Inside Banque Populaire: Management promises improvement

It is the afternoon; the time 1 p.m. The sun is hot. The atmosphere in Banque Populaire’s Kimironko branch does not look jovial. Clients look really tired after hours and hours of waiting. Queues are long, service is slow.

Sunday, August 17, 2008

It is the afternoon; the time 1 p.m. The sun is hot.

The atmosphere in Banque Populaire’s Kimironko branch does not look jovial. Clients look really tired after hours and hours of waiting. Queues are long, service is slow.

On arrival, I am greeted by a tirade of complaints from clients. 

"Don’t think this branch is the only one having this problem. It is in every branch around Kigali,” Bosco Kayinamura, one of the clients laments.

Kayinamura is among the long line clients in the bank. He became a member of Banque Populaire in 1995.

He has wasted many of his most productive hours due to poor customer care. He has no wish of withdrawing his membership in this bank, but petitions the management to improve service.

"We like our bank but its customer care has turned down, and this gives it a negative attitude upon its clients,” he says.

When the time of the month comes for him to withdraw his money, Kayinamura does not sleep the whole night as he plans to wake up very early for the morning line up at the bank.

"If you want to withdraw or deposit your money here, you don’t sleep in order to reach here before the crowd of clients,” Kayinamura explains.

At Remera Banque Populaire clients were also narrating the same dilemma. They suggest that the bank should at least increase its number of employees. Bank clerks are no more than two or three yet there are hundreds of clients.

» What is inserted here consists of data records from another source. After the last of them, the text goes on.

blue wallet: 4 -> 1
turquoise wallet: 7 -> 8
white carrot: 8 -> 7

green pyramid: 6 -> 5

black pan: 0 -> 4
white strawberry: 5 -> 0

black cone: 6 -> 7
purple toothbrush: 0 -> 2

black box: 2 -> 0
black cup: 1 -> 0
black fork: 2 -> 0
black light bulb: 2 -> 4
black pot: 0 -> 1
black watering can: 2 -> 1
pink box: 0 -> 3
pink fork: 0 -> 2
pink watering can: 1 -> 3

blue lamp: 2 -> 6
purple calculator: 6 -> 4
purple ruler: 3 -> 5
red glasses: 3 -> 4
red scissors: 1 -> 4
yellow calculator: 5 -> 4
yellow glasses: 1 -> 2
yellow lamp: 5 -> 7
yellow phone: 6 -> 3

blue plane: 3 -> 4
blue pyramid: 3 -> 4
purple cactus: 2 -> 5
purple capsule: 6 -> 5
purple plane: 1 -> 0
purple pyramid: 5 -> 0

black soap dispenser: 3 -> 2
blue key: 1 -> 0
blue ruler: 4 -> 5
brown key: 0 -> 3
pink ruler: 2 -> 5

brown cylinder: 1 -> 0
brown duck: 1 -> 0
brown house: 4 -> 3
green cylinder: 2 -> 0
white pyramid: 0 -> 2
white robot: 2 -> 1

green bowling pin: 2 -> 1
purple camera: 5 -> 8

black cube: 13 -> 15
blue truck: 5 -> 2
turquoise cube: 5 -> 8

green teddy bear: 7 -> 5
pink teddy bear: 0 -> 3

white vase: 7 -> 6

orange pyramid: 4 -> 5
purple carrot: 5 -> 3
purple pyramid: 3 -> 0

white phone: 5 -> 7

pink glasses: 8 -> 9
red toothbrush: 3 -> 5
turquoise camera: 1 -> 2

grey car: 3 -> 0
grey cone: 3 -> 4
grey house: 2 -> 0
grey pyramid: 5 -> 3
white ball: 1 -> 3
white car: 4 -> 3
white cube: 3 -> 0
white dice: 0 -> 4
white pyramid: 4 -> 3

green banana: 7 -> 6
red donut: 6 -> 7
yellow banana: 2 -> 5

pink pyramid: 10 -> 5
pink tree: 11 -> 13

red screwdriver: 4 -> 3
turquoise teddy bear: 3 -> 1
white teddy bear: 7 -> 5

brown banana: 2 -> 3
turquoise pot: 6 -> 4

Sam Ezra is among the clients who have come to deposit money. He explains that the bank is too small for the number of clients.

"We fill this room and others remain standing outside.”
He sometimes gets worried that someone will snatch his envelope of money while he is waiting outside.

"This branch is near the road and thugs can at any time, rob you and disappear,” he complains.

Ezra states that the introduction of waiting numbers have been successful but still service remains a problem.

The Director General of Banque Populaire du Rwanda (BPR), Bernard Itangishaka, says BPR is still a true to its co-operative roots, and has retained its widespread shareholder base of clients from throughout the country.

In a telephone interview, he promised improvement.
"I have also heard of this problem, but I want to assure our clients on behalf of BPR that this problem could soon be no more,” he said.

Itangishaka explianed that they have introduced a new electronic system known as P.O.F, a service that will enable clients to with draw money in any place with BPR branch countrywide.

"We have recruited an expert from the Commercial Bank of Rwanda to run this new system successfully,” he said.

He adds that the system will work in the whole country at all BPR branches.

Banque Populaire du Rwanda (BPR) , established in 1975, is Rwanda’s leading retail bank with a nationwide network of approximately 130 branches and outlets throughout the country.

The bank is unique in that over 600,000 client-shareholders jointly own the 65 per cent majority of the bank.